I was contacted by a recruiter, while not looking for a job, I am more or less happy with my current position. I was always fascinated with Tesla and work of Elon Musk, so I thought I'd explore it. To note I have over 20 years experience in the industry, and consider myself very senior level, programming in C++ and system level. I work in self-driving car industry, specializing in camera and imaging. I follow and know the work of Tesla at advanced level.
I haven't done a job interview for about 3 years.
After a couple of phone calls with the recruiter I was setup with a phone interview, I thought it'd be a less formal phone screen, however a day before I was sent a codepad link for a coding challenge I was supposed to complete during the interview slot (45 minutes ). In my years I've done a lot of those coding challenges from both sides of the interview process, so I was not very worried.
Additionally the recruiter sent me a link with another challenge, which was supposed to be much harder, it was said once I open the link I'd be timed for 5 hours and will need to submit responses within this limit. I didn't open the second link since I didn't have time at that moment before the phone screen happened.
During the phone interview, I was asked to describe myself which I did for about 20-25 minutes, talking mostly myself, the other guy didn't stop me or asked a lot of question. I thought it was fine. Then we proceeded to the coding challenge. He copied the sample code into the codepad so I can see it now. The code was a piece in C++ that created a tree like structure, and the task was to implement a print function to output a value from each node of the tree in a certain way. I took about 3-5 minutes to examine the code so I could understand it completely (it was about 2.5 pages I think). Then I started to write the code. My original thought was that I could employ a single node pointer to walk through the tree, however I quickly realized this would not work. I was commenting out loud my thought process. I discuss with the interviewed that we'd need to copy part or the whole tree structure in different order to succeed, he said it may be fine, but we'd want to save memory, so full tree copy would not be advisable. I took about 3-5 minutes pause and tried to think about how to approach the solution, after that I quickly drafted a code that used 2 vectors to traverse through the tree "current" and "next" level. We continued to talk and I said it should probably work, the guy said let's run it. This first run produced a endless loop, and I quickly realized a mistake, where I forgot to clear one of the vectors. I quickly corrected the problem, and second run produced correct output. Overall I think I took about 15 minutes to solve the challenge, at which point we were left with about 5 minutes of time and the guy asked me if I had any questions for him.
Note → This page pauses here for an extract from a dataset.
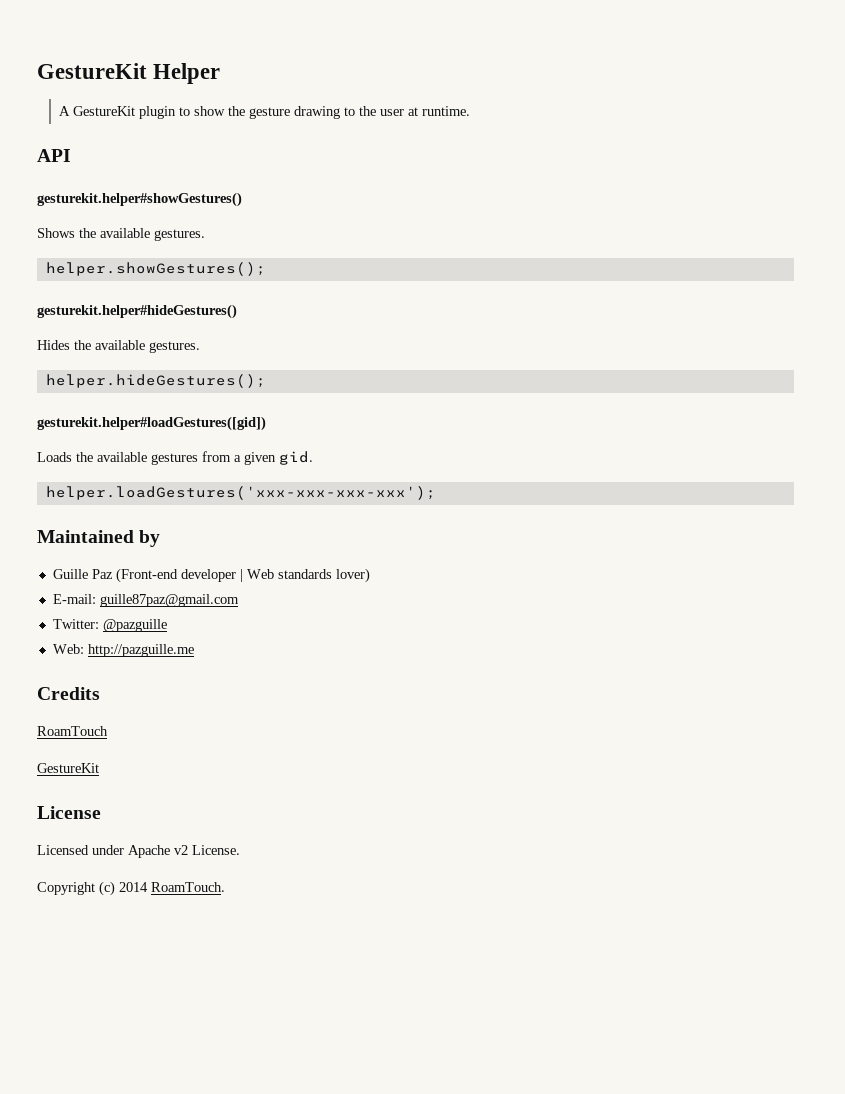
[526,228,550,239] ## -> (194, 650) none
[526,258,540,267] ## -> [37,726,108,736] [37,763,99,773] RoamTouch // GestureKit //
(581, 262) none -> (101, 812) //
I asked to describe the company, and culture, etc, which he did. Then he said he had to go and we ended the call. This was on Friday.
Then I wanted to complete the other 5 question challenge over the weekend, however due to family matters I couldn't find this window. Finally I tried to do it during the next week, but at this point I discovered that link was no longer valid. I wrote to the recruiter about it and received no answer during the next few days.
At this point I have to conclude I failed the coding part, so they just terminated the process. Thinking about it I'd have to assume the interviewer was looking for me to implement the solution in a more classic way using a standard queue instead of 2 vectors. Yes, it would be a more standard computer science approach, but it didn't particularly come to me at the time, and thinking about my code I find it was as efficient as the classic approach. I conclude here that the guy didn't allow that flexibility in the interview process - he wanted to see a solution exactly as he was expecting, without any analysis. I think it is a bad approach, we should have looked at the code and discussed, and he could point out it to me. But he just said it is fine and we finished.
I am not happy that there was no feedback from Tesla about it. I don't like when companies do it this way, I think they should respect the time candidates spend and drop a quick note.